WHAT THE TASK ASKS ::
An exact transcription of all the records, free of pictures, is the expected answer.

RECORDS FOR THIS TASK ::
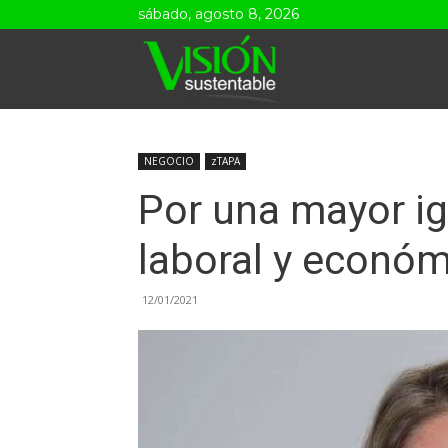
sábado, agosto 8, 2026
Visión
Sustentable
NEGOCIO
zTAPA
Por una mayor i
laboral y económ
12/01/2021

EXERCISE OUTPUT ::
sábado, agosto 8, 2026
Visión
Sustentable
NEGOCIO
zTAPA
Por una mayor i
laboral y económ
12/01/2021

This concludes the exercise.